Kadiv Humas Polri Irjen
Dedi Prasetyo
menegaskan bahwa keputusan tegas dari Kapolri tersebut merupakan komitmen dari
institusi Korps Bhayangkara yang sejak awal untuk mengusut tuntas kejadian
tersebut.
"Bapak Kapolri sejak awal langsung bergerak cepat menginstruksikan kepada
seluruh jajaran untuk bergerak cepat dan mengusut tuntas peristiwa tersebut,"
kata Dedi kepada wartawan, Jakarta, Jumat (7/10).
Dari segi pidana, kata Dedi, Polri juga telah menetapkan enam orang sebagai
tersangka. Mereka adalah, Direktur Utama PT LIB, AHL; Ketua Panita Pelaksana
Arema FC, AH; Kabag Ops Polres Malang, Kompol WSP; Kasat Samapta Polres
Malang, AKP BSA; Komandan Kompi Brimob Polda Jatim, AKP H, dan Security
Officer, SS.
Dedi menyatakan, sampai dengan saat ini, tim dari Bareskrim,
Polda Jawa Timur, Propam dan Itsus Polri masih terus bekerja dengan mengedepankan penyidikan
Scientific Crime Investigation (SCI).
"Tentunya tim masih terus bekerja.
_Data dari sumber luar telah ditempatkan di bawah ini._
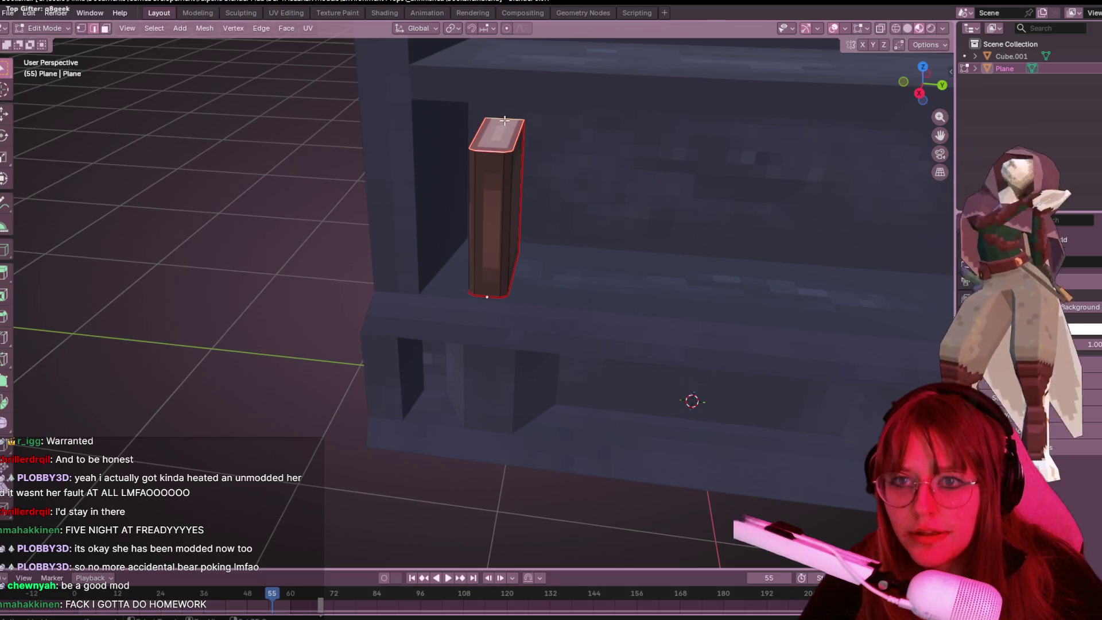
key(ctrl+b)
Kami berharap masyarakat sabar dan
mempercayakan sepenuhnya pengusutan perkara ini kepada kami. Sejak awal kami
sudah berkomitmen untuk mengusut tuntas hal ini," ujar Dedi.
Adapun 20 personel kepolisian yang diduga melakukan pelanggaran etik, terdiri
dari enam personel Polres Malang, FH, WS, BS, BSA, SA dan WA.
Kemudian 14 personel dari Satbrimobda Jatim yaitu AW, DY, HD, US, BP, AT, CA,
SP, MI, MC, YF, TF, MW dan WAL.
source:
RMOL➚

Post a Comment for "Tragedi Kanjuruhan, 20 Personel Polri Terduga Langgar Etik Diperiksa Propam"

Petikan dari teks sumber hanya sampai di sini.